Alle donne e agli uomini della Val di Susa.
Domenica sono salita a Venaus e vi ho conosciuto.
Siete tanti, molti della mia età. Avete ringraziato me e gli altri genitori per aver messo al mondo e cresciuto i nostri figli così come sono.
Mi avete fatto sentire orgogliosa, vi ho scoperti orgogliosi.
Orgogliosi della vostra terra, dei vostri valori del vostro lavoro e della vostra lotta.
Uno di voi mi ha detto: “Noi siamo gente umile, semplice, unita e se anche non ci conosciamo tutti per nome, ci riconosciamo.”
E così voi e i nostri figli vi siete incontrati e riconosciuti.
Mi avete accompagnato fino al piccolo fazzoletto di terra che condividete e da cui ho potuto vedere il cratere di quel cantiere che ha devastato la vostra montagna e i vostri boschi.
Ho visto dove è bruciato il compressore, il “pilone di Luca” e da lì ho scrutato tra i sentieri e gli alberi e ho visto e sentito le voci della protesta, le corse, i canti, il rumore delle battiture, le grida, il fumo, le bandiere, la paura e il coraggio.
Alcuni, tra militari e forze dell’ordine, ci osservavano, respirando, anche loro, “quella” polvere sollevata dal vento.
Il giorno dopo, quando sono andata a trovare Niccolò ad Alessandria, ero più consapevole della strada che mio figlio ha deciso di percorrere e soprattutto ho sentito che non ero sola mentre attraversavo i corridoi che mi conducevano alla stanza dei colloqui.
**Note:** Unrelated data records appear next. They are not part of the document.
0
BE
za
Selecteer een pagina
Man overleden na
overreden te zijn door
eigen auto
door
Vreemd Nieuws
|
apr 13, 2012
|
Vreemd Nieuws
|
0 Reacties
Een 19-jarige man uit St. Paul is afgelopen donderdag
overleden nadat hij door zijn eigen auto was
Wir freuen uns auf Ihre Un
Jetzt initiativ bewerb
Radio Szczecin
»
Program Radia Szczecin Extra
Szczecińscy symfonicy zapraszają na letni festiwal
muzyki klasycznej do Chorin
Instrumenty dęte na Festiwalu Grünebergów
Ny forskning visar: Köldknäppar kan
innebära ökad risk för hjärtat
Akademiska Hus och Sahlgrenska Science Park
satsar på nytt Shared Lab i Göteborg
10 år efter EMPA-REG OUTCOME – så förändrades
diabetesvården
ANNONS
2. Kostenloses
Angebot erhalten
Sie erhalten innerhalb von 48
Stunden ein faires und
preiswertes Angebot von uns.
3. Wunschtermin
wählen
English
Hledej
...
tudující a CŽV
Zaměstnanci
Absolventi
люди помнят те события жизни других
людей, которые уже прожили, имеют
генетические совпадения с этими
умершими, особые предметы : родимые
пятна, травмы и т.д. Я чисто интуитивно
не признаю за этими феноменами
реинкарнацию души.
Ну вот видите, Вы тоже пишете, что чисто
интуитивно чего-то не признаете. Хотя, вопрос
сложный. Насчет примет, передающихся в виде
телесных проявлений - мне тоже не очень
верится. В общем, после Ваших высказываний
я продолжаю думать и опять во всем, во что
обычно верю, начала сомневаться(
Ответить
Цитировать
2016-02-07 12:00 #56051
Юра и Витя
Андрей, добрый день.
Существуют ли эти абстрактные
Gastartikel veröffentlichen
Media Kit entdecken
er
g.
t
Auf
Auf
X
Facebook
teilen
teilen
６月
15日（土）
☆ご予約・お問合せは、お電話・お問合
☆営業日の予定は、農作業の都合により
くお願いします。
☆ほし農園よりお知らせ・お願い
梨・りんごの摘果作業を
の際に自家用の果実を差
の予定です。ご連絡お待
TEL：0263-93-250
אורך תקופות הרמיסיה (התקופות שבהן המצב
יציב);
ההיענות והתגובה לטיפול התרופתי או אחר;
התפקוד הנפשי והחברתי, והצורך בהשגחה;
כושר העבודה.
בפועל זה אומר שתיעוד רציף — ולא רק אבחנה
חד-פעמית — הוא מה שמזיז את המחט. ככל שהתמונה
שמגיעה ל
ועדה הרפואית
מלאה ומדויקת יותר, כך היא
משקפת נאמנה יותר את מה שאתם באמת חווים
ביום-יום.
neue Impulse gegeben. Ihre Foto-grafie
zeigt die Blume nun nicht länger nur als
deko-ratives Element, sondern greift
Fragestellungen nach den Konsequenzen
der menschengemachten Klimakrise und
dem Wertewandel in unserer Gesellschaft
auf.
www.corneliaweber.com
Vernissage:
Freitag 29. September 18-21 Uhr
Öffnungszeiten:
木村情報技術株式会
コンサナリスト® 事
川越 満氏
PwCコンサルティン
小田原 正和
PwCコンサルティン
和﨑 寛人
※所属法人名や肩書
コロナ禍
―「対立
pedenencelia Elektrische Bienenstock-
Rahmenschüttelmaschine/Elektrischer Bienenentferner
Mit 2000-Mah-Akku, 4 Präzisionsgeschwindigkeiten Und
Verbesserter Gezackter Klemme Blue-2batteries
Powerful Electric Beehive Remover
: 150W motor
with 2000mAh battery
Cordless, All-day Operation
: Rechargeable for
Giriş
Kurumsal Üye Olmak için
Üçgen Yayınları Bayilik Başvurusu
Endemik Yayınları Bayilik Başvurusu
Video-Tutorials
Fuori, come sempre c’erano Marianna e Francesco che mi aspettavano, ma in più, oggi tra quelle mura sentivo il profumo che fuoriusciva dal pacco che avevo lasciato all’entrata. Profumo di salumi, formaggi, pietanze cucinate da voi, cibo che nutrirà il corpo e lo spirito di questo mio figlio orgogliosamente ribelle.
Grazie dell’affetto che mi avete dimostrato e state certi, non so quando, ma tornerò.